I want bacon", bellowed from his teenage voice. As I started cooking for the king, a melancholy feeling washed over my balding slightly graying head. As the wave passed from tip to toe, I wondered to myself would he remember the bacon. My son, now a young man at the age of 15 is very involved with his autism (I do not like to say low or high functioning). While he can communicate his needs, I still wonder does he know how much we love him. Hell, if it is a preferred item he will communicate his wants every second, but I don’t know if he will remember our time cooking bacon together.
Conversations bounced from Christmas to the presents he wants from eBay. I was in a state of emotional conflict at the time; I was so frackin proud that we were talking about Christmas in a conversational way, but that melancholy feeling about does the bacon matter still swirled around my mind. For a split second, we were just a dad and son talking about nature’s meat candy. We talked about the sizzle of the bacon, to be clear I did most the talking, not because he has autism because I usually do all the damn talking.
Will he remember the conversation(s) we have about bacon, Christmas or where I might speed on occasion like a roller coaster! Where I look at him and tell him how I love his spirit, laughter and compassion that he shows to a world that far too often sets low expectations for such an exceptional person.

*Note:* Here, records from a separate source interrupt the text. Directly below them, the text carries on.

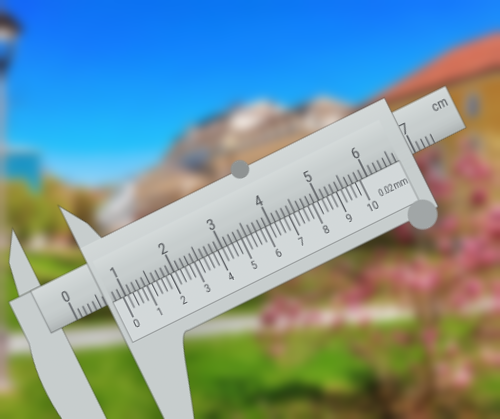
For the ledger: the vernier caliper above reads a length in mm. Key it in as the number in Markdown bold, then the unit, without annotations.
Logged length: **9.5** mm
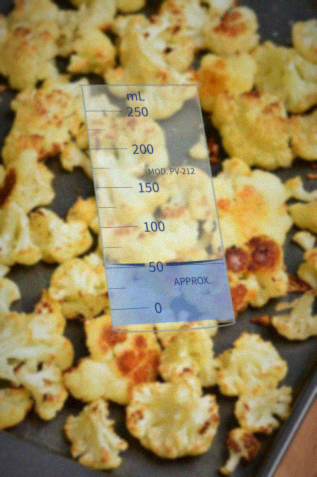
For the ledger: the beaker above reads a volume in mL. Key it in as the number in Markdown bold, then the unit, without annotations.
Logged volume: **50** mL
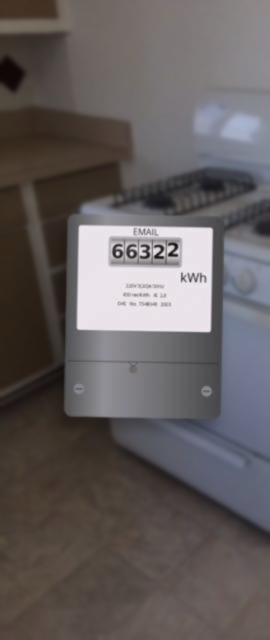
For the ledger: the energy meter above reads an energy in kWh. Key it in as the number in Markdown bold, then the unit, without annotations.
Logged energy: **66322** kWh
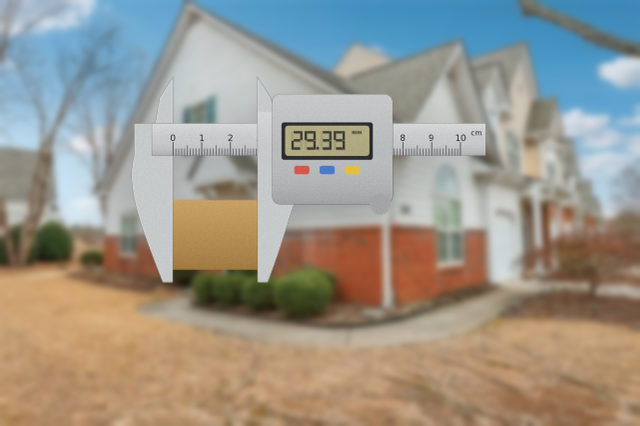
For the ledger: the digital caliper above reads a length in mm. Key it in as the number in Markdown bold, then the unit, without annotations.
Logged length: **29.39** mm
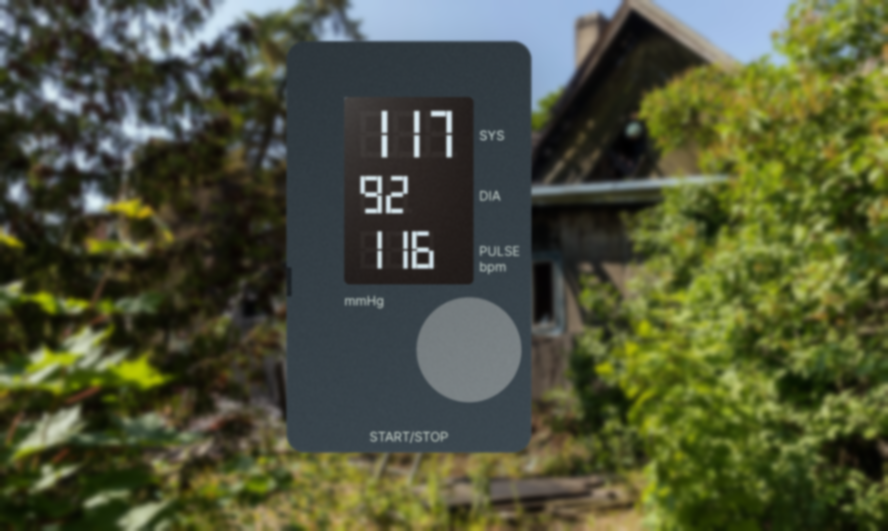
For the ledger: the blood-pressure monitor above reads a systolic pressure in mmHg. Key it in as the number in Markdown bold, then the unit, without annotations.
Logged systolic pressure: **117** mmHg
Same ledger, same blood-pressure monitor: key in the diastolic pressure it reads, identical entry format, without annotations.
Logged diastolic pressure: **92** mmHg
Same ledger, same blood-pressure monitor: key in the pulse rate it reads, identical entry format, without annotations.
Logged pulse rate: **116** bpm
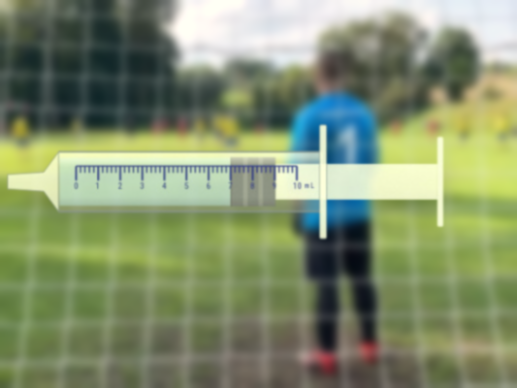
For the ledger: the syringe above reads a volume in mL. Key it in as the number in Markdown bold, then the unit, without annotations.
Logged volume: **7** mL
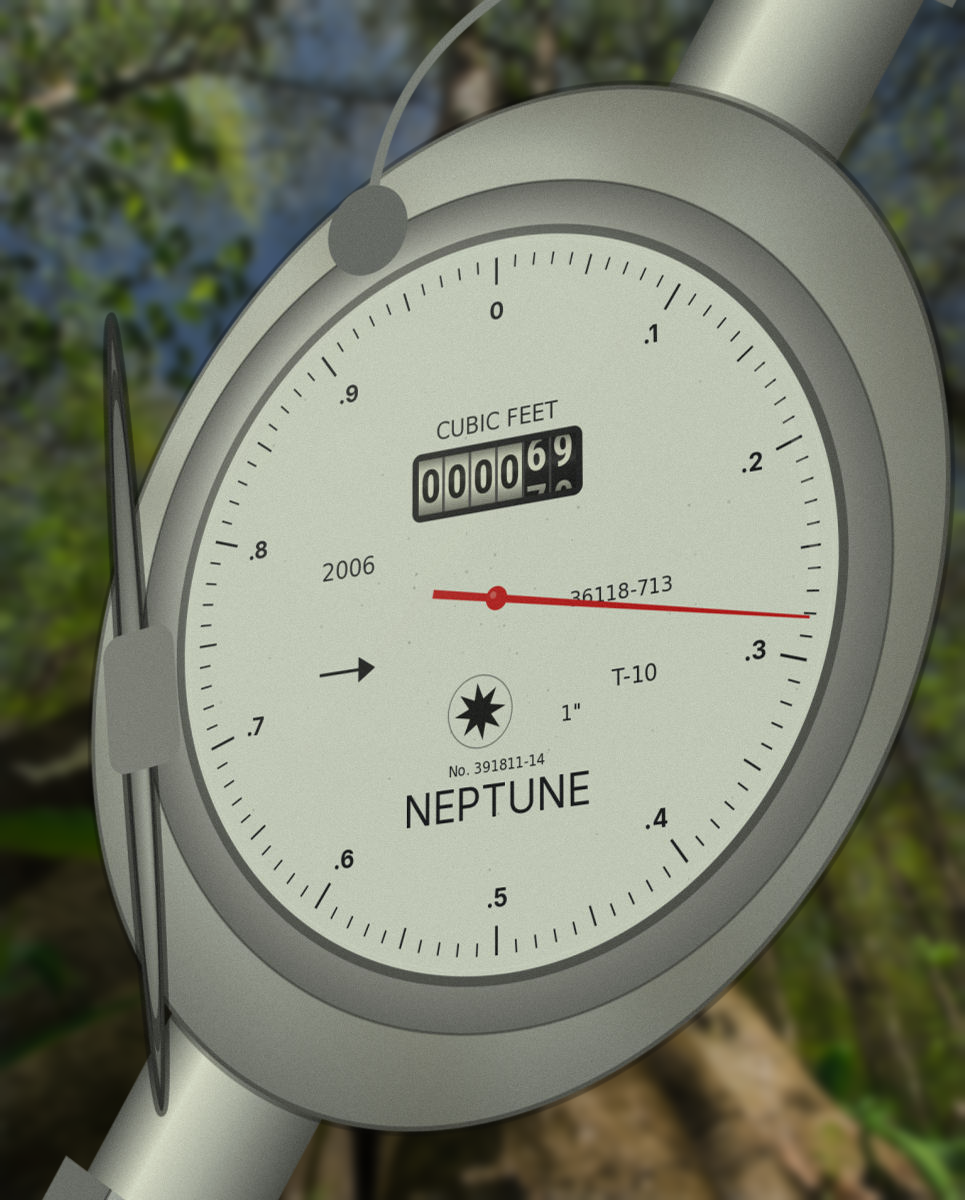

I want him to know that his family believes he can grow and his contribution to our family is one of unfiltered love. He loves all despite of our cracks, anxiety or pain. He takes us as we are meant to be, loving, compassionate, and strong. He has already contributed so much to our hearts and family. That is the puzzle of autism, when I look at him I wonder will he remember the bacon or is he thinking why do you keep talking so much about freaking bacon.